HN - mainly for what is the startup world talking about, trends and just cause
it is fun.

Techcrunch - again, mainly to keep up with startups and fundings

CNN/Fox/NBC/CBS -- I do read articles from them all when the articles are
business or world related. I personally dislike Fox and CNN but just because I
dislike them doesn't mean I shouldn't read what they are putting out there and
form my own opinions. Keeps me well read to also stay up in current event type
conversations.

Forbes, Fast Company, Fortune -- Mainly again to keep up and learn what is
being said.

Github code -- I read a ton of code each week not only ours but other open
source projects so I can both learn how problems are being solved and see new
languages being utilized to solve real problems not just "hello world".

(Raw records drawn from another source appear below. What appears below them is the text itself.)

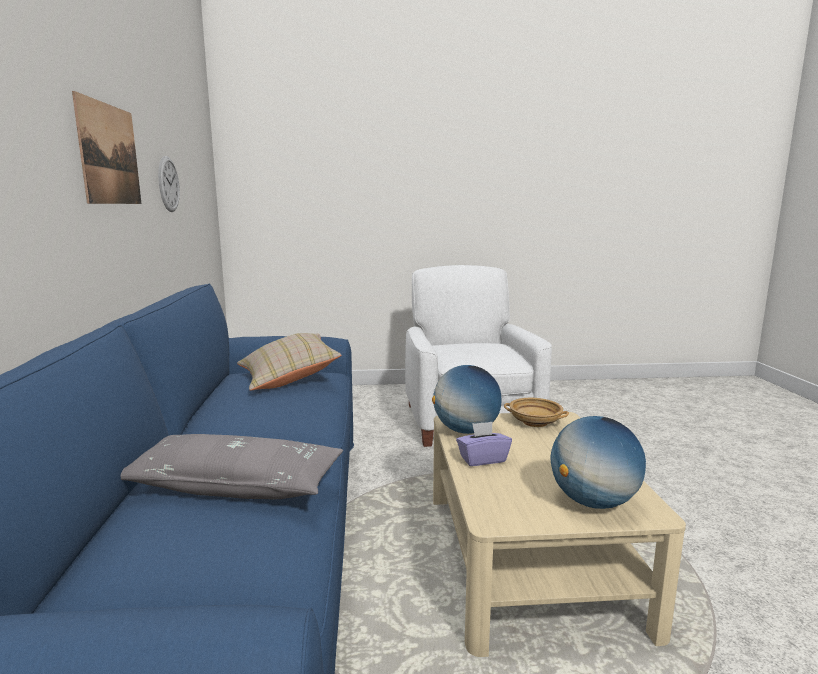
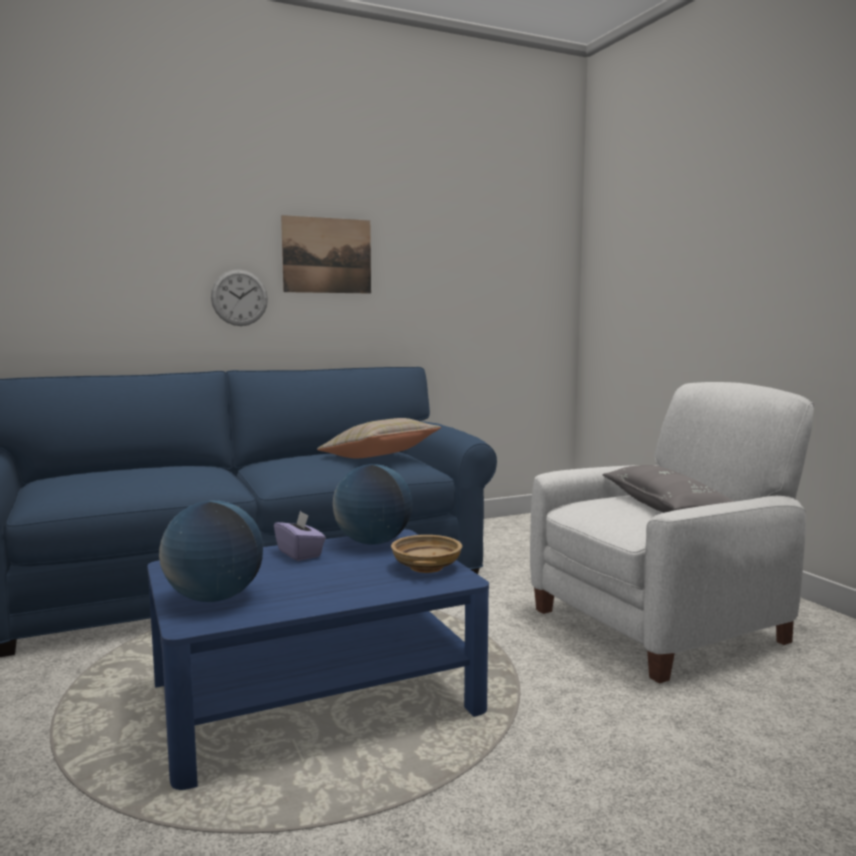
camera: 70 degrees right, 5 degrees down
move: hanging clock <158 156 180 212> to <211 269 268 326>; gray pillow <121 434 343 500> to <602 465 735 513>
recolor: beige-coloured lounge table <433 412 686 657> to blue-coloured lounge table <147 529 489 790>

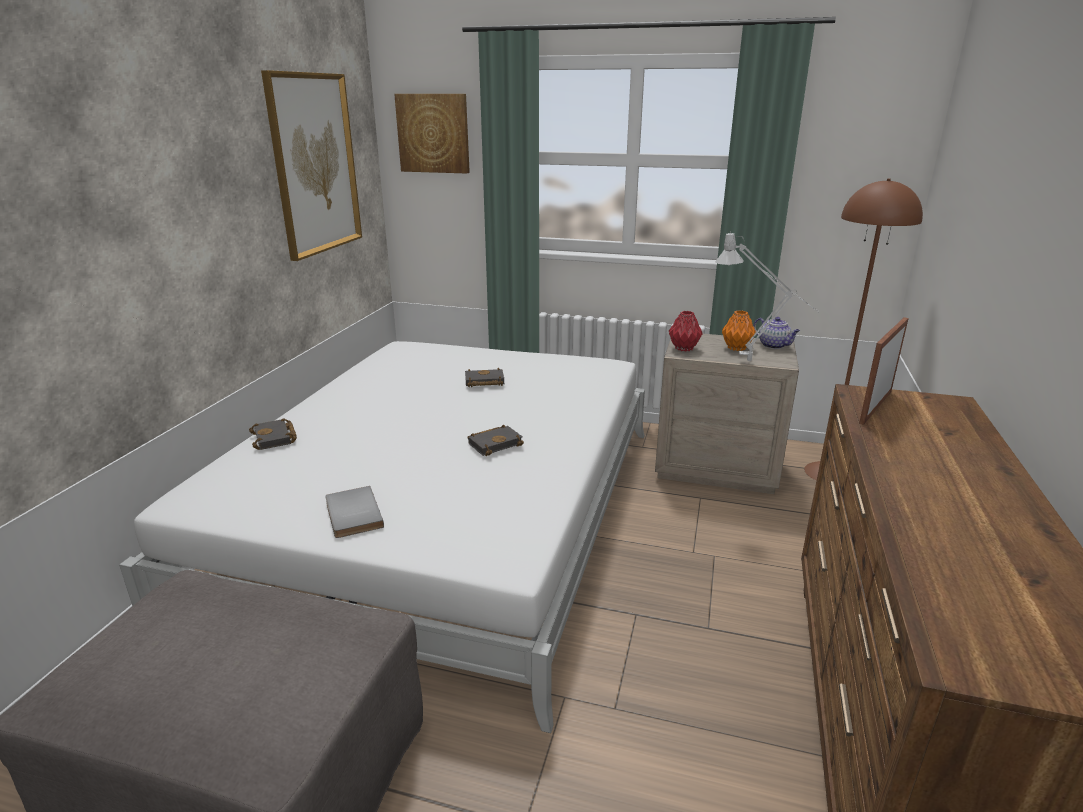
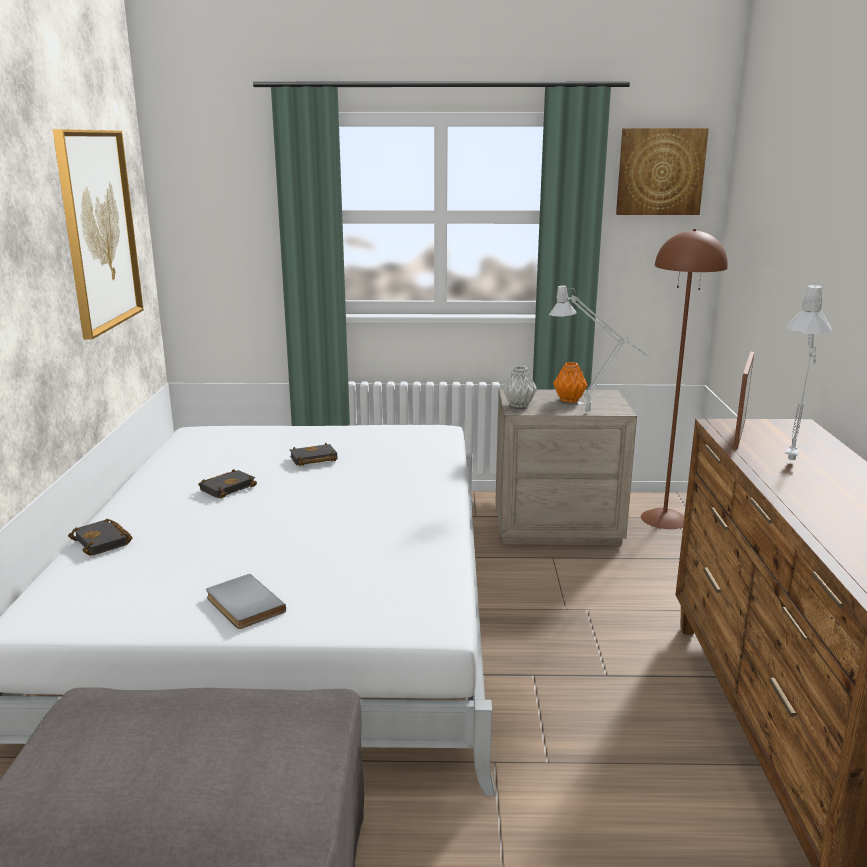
camera: 15 degrees left, 5 degrees down
delete: teapot <753 317 800 349>
insert: gray tabletop lamp <785 283 831 462>
move: black-coloured book <468 425 524 456> to <198 469 257 499>; wall picture <394 94 470 173> to <616 128 709 215>
recolor: red-coloured flower vase <669 311 703 352> to gray flower vase <503 366 537 408>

Overall I'm a voracious reader of most all things to do with business,
technology and financial matters. Books, magazines and blogs are always on the
list, but I am cautious on the source of the content to know if I am reading a
press release disguised as news etc.

Also, I keep tabs on twitter on specific people and companies to see what is
happening and read links they post etc. Always follow my competitors and
anyone I find that might have interesting content.

------
simplecto
I've been working a lot more on engagement and content rather than just
passively consuming new stuff.

    
    
      - Rands Leadership slack channel (rands-leadership.slack.com)
      - HN (duh)
      - I've started answering questions in Quora
      - Twitter recently (I had to get over my social media cynicism)
      - Investing time in reaching out to people on LinkedIn and following people there as well.
      - Gary Vaynerchuck's content
      - Anything from the Basecamp guys (Jason Fried and DHH)
      - Rob Walling of Microconf fame
      - I participate in some subreddits (reddit.com)
    

I find that by pushing more on engagement the learning becomes much more
subtle and relevant to what I need _NOW_ rather than just ending up as a
factoid or bookmark I will never go back to.